The goal of killing these processes is to remove any system locks put on databases, virtual machines, or configuration files put by those applications so that the ransomware can encrypt them. By leveraging the WMI, the processes will appear to be terminated by the system itself, not by the ransomware executable. This is another detection evasion technique that is also designed to complicate incident response.

Another noteworthy trick is the way in which LockFile performs operations on files. The malware doesn’t directly modify files on disk, but maps them into the system’s RAM memory first, performs the modifications there and then relies on the Windows System process to commit the modifications to disk.

To a behavior monitoring product, this will appear as input/output (I/O) operations performed by the OS itself, not by a potentially suspicious process. It will also happen with a delay that can range from seconds to minutes, depending on how busy the disk is.

LockFile is not the first ransomware threat to use memory mapped I/O. Maze and WastedLocker have also used this technique, but it is not very common, Mark Loman, Sophos’s director of engineering for Next-Gen Technologies, said in a blog post.

Intermittent encryption

The use of intermittent encryption, however, is a new development that the Sophos researchers have not seen before in ransomware. Other threats like LockBit 2.0, DarkSide and BlackMatter have used partial encryption, encrypting only the beginning of documents to speed the process, but LockFile’s approach is different and significant.

From a security perspective, incomplete encryption is bad because it leaves data exposed, but the goal of ransomware is not data privacy. It is controlled and reversible data corruption that just uses encryption as a tool. Therefore, ransomware doesn’t need to encrypt the full contents of files but just enough to make them unusable to the user, which is what LockBit 2.0, DarkSide and BlackMatter achieve by encrypting the starting portion of files.

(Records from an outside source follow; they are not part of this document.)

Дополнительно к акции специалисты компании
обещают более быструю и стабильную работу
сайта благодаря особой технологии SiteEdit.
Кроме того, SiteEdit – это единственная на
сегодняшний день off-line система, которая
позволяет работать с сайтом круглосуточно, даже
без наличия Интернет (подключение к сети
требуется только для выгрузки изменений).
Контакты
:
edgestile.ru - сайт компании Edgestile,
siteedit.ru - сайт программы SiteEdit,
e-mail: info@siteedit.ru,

LockFile’s approach, however, is to encrypt every other 16 bytes of a file. So, the resulting files will contain 16 bytes of scrambled data, followed by 16 bytes of untouched original data, followed by another 16 bytes of scrambled data and so on. This process is not as fast as encrypting just the starting portion but has another benefit: It skews statistical analysis.

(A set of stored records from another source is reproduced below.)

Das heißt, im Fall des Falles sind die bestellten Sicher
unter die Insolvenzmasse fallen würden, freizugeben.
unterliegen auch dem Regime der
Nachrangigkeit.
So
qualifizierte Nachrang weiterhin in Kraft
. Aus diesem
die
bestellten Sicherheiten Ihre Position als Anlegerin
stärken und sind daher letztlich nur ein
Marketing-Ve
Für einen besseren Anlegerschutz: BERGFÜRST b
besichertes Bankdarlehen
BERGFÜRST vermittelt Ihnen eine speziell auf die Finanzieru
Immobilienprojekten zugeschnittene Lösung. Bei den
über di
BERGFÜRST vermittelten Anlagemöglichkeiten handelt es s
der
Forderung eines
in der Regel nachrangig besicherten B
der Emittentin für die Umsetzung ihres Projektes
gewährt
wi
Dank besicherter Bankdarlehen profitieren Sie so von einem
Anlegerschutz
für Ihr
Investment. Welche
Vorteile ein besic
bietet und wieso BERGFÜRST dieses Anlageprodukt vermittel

Some ransomware detection programs use statistical analysis tests to detect if a file modification is the result of file encryption. If the test indicates that a file has been encrypted, the program will block the process from modifying additional files.

This works because encrypted files, which are made up of random data, look very different from an unencrypted file to statistical analysis. One of the tests commonly used to detect statistically significant differences in data is called the chi-squared (chi^2) test.

“An unencrypted text file of 481KB (say, a book) has a chi^2 score of 3850061. If the document was encrypted by DarkSide ransomware, it would have a chi^2 score of 334 – which is a clear indication that the document has been encrypted,” Loman explained. “If the same document is encrypted by LockFile ransomware, it would still have a significantly high chi^2 score of 1789811.” In other words, if a detection program is calibrated by its creators to only detect and act on very big statistical differences to avoid false positives, it could miss the encryption performed by LockFile.

The last trick in LockFile’s playbook is to delete itself after finishing the encryption process. This can frustrate incident response because responders will search for a ransomware binary to analyze and clean off the system.

LockFile distribution

The LockFile ransomware has been distributed by exploiting a series of vulnerabilities in Microsoft Exchange servers known collectively as ProxyShell (CVE-2021-34473, CVE-2021-34523 and CVE-2021-31207). Patches for these vulnerabilities have been available since April and May, but despite being more serious and easier to exploit than the ProxyLogon vulnerability exploited to install web shells on Exchange servers, they have not received the same level of attention. As a result, many organizations have not patched their servers.

The group behind the ransomware is also leveraging an NTLM relay attack known as PetitPotam to gain access to domain controllers inside corporate networks.